Task brief ▸ The records that follow should be returned exactly, pictures excluded.

[Modification records]
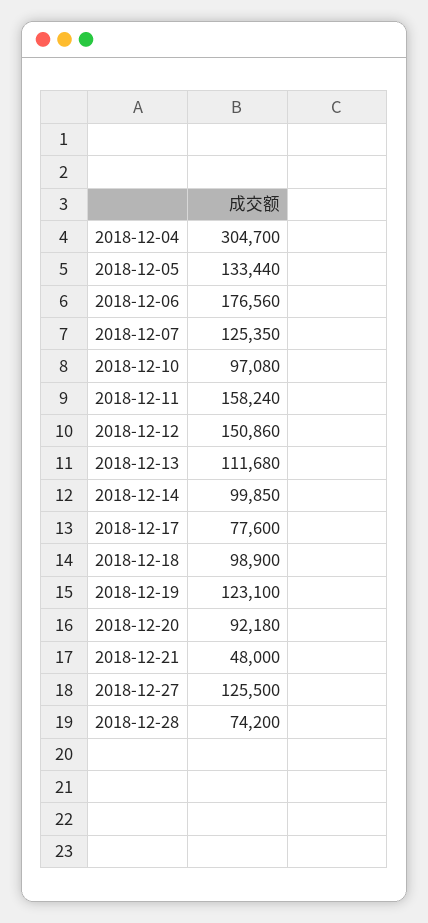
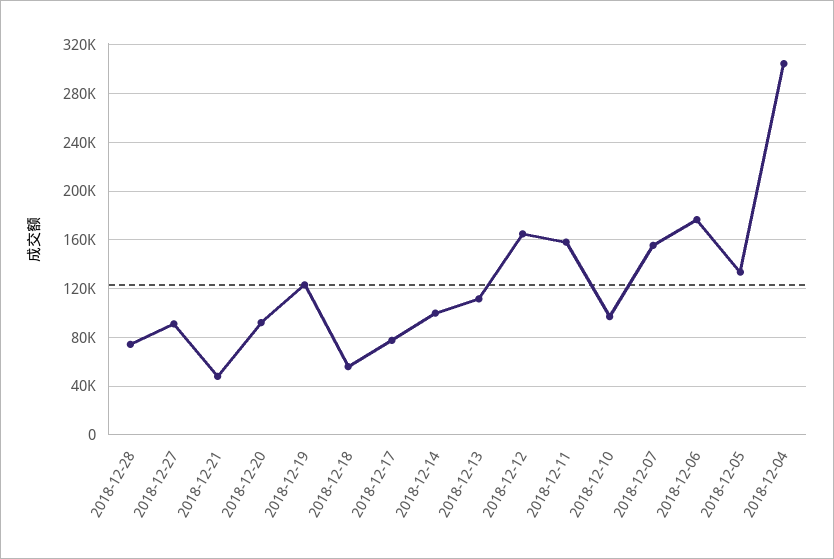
  {
    "2018-12-04": 304700,
    "2018-12-05": 133440,
    "2018-12-06": 176560,
-   "2018-12-07": 125350,
+   "2018-12-07": 155000,
    "2018-12-10": 97080,
    "2018-12-11": 158240,
-   "2018-12-12": 150860,
+   "2018-12-12": 165000,
    "2018-12-13": 111680,
    "2018-12-14": 99850,
    "2018-12-17": 77600,
-   "2018-12-18": 98900,
+   "2018-12-18": 55000,
    "2018-12-19": 123100,
    "2018-12-20": 92180,
    "2018-12-21": 48000,
-   "2018-12-27": 125500,
+   "2018-12-27": 90000,
    "2018-12-28": 74200
  }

Task solution ▸
  {
    "2018-12-04": 304700,
    "2018-12-05": 133440,
    "2018-12-06": 176560,
-   "2018-12-07": 125350,
+   "2018-12-07": 155000,
    "2018-12-10": 97080,
    "2018-12-11": 158240,
-   "2018-12-12": 150860,
+   "2018-12-12": 165000,
    "2018-12-13": 111680,
    "2018-12-14": 99850,
    "2018-12-17": 77600,
-   "2018-12-18": 98900,
+   "2018-12-18": 55000,
    "2018-12-19": 123100,
    "2018-12-20": 92180,
    "2018-12-21": 48000,
-   "2018-12-27": 125500,
+   "2018-12-27": 90000,
    "2018-12-28": 74200
  }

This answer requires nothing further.